Pretty special night on Saturday, at the Round Chapel in Clapton. Tim Parkinson and a host of other muscian/composers including folks from Sonic Arts Research in Oxford playing music by Michael Pisaro and Makiko Nishikaze.
Punters sat in the gallery that encircled the long, high hall, looking down on the performers below. Pisaro’s Ricefall, a piece previously created by studio overdubbing, was here realised by a small orchestra of sixteen musicians allowing grains of rice to fall at different rates onto various objects and surfaces: paper, metal, plastic, leaves, ceramics, wood, stone. The blend of soft sounds were unamplified and rose up into the gallery. The gradations in the type of sound and the varying textures as the flow of grains ebbed and flowed became more and more distinct. In some respects little more than an exercise in listening, the work took a more substantial presence when performed as a live, group activity.
This piece and the rest of the evening fit perfectly into some of my current musical preoccupations, which I recently discussed: “contrasts and shifts in texture, space, colouring and weight”. Parkinson’s performance of Nishikaze’s very beautiful Piano in Person I dealt with similar matters. With no logic, argument, theme or linear development apparent to the listener, for maybe half an hour took on qualities more reminiscent of painting, questions of touch, surface, shading, balance, contrast. The same questions, addressed differently, in Morton Feldman’s early and middle-period piano music, before patterns became discernible. Again, there was that other preoccupation, of music undirected and undifferentiated.
The third and final piece brought back the small orchestra for Pisaro’s July Mountain. A tape that wove together field recordings into an unbroken skein of sound played through the hall. Wallace Stevens’ poem of the same name provides the key to the way these recordings are blended, but this underlying structure is not evident to the listener. Snare drums are rubbed, drums and vibraphones are bowed, small speakers agitate loose objects on tympani and amplified surfaces. These live sounds somehow blend in seamlessly with the recordings of wind, birds and traffic. Unusually for electroacoustic music, the technology is used for the sake of the acoustic sounds, and yet the electronically-reproduced field recordings are enhanced and augmented, made hyperreal, by the acoustic sounds.

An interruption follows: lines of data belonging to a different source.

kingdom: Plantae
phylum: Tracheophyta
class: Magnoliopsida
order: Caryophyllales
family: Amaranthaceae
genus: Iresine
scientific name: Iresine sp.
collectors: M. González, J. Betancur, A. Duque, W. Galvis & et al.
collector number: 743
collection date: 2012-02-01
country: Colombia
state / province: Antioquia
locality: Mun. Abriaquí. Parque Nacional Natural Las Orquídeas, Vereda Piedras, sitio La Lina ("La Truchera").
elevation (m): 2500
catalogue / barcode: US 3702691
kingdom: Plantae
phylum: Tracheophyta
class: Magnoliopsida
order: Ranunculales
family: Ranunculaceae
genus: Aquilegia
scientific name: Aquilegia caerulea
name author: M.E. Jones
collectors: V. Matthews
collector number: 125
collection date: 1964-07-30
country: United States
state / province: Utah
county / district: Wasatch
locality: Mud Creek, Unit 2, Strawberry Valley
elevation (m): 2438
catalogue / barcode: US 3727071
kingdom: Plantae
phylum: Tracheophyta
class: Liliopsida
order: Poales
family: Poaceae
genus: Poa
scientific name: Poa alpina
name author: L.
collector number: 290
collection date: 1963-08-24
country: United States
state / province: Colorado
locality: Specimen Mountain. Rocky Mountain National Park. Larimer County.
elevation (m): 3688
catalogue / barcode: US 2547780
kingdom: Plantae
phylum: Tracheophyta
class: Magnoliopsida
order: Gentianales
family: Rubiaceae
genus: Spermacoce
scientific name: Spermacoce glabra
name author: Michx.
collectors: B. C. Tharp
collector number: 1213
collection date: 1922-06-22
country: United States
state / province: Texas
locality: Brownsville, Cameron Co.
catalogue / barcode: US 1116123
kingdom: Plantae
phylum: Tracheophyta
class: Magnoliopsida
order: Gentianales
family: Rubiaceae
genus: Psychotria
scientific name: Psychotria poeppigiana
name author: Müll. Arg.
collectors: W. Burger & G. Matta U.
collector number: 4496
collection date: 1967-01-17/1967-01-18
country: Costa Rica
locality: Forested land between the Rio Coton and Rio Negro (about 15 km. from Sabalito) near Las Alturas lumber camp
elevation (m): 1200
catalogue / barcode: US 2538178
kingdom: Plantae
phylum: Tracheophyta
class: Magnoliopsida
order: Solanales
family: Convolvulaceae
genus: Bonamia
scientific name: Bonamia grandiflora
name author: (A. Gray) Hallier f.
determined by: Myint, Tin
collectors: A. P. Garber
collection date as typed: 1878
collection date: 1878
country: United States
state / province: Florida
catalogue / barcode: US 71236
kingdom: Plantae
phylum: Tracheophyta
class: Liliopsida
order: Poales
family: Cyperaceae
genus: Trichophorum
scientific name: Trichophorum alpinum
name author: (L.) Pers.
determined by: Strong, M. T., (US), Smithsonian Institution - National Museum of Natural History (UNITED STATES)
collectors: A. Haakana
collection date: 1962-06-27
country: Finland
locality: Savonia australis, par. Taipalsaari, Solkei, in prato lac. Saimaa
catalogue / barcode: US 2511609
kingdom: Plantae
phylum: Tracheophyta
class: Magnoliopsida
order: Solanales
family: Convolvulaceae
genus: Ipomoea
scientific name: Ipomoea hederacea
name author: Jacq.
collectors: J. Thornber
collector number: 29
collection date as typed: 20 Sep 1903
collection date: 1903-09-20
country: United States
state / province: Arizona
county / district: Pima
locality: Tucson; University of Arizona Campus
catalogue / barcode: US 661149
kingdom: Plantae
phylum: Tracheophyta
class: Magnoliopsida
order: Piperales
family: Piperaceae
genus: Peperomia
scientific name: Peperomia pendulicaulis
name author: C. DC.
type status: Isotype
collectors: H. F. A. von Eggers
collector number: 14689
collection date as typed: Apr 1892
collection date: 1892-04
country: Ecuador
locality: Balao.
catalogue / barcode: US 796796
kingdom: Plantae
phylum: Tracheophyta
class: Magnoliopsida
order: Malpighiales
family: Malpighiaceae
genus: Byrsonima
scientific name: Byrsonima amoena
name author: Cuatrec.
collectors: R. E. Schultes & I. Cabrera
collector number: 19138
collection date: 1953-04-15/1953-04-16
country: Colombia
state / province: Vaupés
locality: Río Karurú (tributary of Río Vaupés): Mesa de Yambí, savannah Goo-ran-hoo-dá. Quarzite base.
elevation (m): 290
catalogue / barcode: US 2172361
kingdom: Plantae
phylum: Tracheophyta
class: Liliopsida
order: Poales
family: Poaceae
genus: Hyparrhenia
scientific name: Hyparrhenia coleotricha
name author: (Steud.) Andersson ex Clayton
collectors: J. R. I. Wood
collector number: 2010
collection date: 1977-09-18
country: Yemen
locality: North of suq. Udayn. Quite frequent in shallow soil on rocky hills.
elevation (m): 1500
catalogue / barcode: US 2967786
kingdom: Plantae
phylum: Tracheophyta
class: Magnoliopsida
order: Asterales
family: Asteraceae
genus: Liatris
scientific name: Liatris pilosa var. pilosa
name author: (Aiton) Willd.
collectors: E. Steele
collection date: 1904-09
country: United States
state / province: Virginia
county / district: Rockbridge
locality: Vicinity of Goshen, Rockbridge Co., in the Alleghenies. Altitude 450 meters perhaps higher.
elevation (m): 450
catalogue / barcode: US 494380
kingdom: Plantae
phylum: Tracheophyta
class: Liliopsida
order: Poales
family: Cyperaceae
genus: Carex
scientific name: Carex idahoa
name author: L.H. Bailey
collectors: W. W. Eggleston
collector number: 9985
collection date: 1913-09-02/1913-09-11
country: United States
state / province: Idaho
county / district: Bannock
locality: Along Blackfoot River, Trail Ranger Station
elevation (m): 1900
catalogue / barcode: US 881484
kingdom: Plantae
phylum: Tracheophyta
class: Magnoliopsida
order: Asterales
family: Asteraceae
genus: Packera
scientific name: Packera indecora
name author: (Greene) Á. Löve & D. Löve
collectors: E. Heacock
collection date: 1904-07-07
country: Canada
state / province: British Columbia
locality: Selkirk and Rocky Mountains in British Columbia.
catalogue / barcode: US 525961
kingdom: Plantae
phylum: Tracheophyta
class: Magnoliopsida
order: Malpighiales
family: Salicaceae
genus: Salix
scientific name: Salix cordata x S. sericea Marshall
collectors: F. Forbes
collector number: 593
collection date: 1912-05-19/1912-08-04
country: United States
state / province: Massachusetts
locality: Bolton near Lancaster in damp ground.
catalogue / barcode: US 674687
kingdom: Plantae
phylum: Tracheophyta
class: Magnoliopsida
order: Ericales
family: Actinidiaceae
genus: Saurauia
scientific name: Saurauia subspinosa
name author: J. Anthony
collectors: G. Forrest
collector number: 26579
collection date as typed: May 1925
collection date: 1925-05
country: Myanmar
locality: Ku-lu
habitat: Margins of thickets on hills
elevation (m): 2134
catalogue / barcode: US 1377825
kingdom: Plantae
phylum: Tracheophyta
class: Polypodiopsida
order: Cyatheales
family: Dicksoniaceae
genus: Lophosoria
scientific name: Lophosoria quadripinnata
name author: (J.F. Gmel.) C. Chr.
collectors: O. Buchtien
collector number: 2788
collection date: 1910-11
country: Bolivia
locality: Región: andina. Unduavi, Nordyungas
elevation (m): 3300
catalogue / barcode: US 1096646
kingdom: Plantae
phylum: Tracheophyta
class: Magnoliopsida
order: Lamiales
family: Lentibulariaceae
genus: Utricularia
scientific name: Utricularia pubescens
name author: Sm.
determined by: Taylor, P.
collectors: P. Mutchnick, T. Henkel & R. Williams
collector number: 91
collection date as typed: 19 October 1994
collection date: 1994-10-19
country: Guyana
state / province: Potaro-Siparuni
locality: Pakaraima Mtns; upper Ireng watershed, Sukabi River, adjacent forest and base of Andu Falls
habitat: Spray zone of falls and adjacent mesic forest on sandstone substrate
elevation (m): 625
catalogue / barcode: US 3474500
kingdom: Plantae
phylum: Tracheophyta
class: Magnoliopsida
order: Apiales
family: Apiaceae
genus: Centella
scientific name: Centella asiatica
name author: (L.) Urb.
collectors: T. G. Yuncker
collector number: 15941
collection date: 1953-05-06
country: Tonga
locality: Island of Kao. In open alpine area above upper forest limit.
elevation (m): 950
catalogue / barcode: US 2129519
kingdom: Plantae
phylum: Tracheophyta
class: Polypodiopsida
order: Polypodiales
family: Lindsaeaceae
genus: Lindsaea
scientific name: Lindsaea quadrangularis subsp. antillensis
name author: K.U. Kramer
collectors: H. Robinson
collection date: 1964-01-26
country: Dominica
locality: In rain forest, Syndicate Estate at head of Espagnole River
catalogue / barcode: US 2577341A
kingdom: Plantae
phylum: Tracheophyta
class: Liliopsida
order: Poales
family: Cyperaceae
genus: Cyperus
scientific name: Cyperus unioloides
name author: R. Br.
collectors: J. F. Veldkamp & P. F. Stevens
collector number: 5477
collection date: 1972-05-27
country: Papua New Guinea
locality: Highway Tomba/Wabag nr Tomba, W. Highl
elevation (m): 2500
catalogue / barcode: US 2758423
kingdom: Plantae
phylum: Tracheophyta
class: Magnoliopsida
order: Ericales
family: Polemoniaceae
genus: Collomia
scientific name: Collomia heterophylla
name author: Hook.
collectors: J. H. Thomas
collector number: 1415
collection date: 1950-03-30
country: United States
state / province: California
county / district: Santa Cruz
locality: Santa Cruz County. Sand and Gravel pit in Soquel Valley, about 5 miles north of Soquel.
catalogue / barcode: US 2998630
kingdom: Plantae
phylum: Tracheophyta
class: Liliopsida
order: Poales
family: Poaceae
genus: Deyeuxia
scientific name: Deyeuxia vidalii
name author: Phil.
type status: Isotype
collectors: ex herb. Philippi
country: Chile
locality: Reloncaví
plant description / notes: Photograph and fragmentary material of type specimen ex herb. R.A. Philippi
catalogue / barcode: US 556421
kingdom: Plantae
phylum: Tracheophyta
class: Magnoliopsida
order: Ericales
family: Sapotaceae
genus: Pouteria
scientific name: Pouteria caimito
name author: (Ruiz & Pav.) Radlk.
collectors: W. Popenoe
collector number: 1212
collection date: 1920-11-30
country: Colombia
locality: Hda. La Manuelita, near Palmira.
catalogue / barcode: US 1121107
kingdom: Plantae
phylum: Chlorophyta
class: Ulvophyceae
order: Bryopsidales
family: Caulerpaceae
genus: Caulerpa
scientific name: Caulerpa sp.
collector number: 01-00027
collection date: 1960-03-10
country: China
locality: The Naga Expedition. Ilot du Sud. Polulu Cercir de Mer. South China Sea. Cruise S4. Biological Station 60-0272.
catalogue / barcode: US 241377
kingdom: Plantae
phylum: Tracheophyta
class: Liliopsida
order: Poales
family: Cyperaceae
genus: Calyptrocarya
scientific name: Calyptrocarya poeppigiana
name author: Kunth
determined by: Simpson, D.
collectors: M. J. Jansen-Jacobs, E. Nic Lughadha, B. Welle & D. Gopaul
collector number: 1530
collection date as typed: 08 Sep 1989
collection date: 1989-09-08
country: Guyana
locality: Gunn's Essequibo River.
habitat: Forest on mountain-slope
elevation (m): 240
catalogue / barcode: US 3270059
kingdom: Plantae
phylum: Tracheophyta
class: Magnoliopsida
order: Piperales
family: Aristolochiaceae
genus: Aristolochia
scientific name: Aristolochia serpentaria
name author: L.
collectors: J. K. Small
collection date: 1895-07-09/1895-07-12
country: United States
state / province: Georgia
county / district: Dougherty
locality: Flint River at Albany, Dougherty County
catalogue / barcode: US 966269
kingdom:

It’s a remarkable relationship, both symbiotic and paradoxical. The music is impressively monumental but thrillingly restless.
In a different space it would be an overwhelming, engulfing experience – as it has been in previous performances. In the chapel the sound was softer and less aggressive, like a passing natural phenomenon that fascinates, consuming your attention without demanding or expecting it.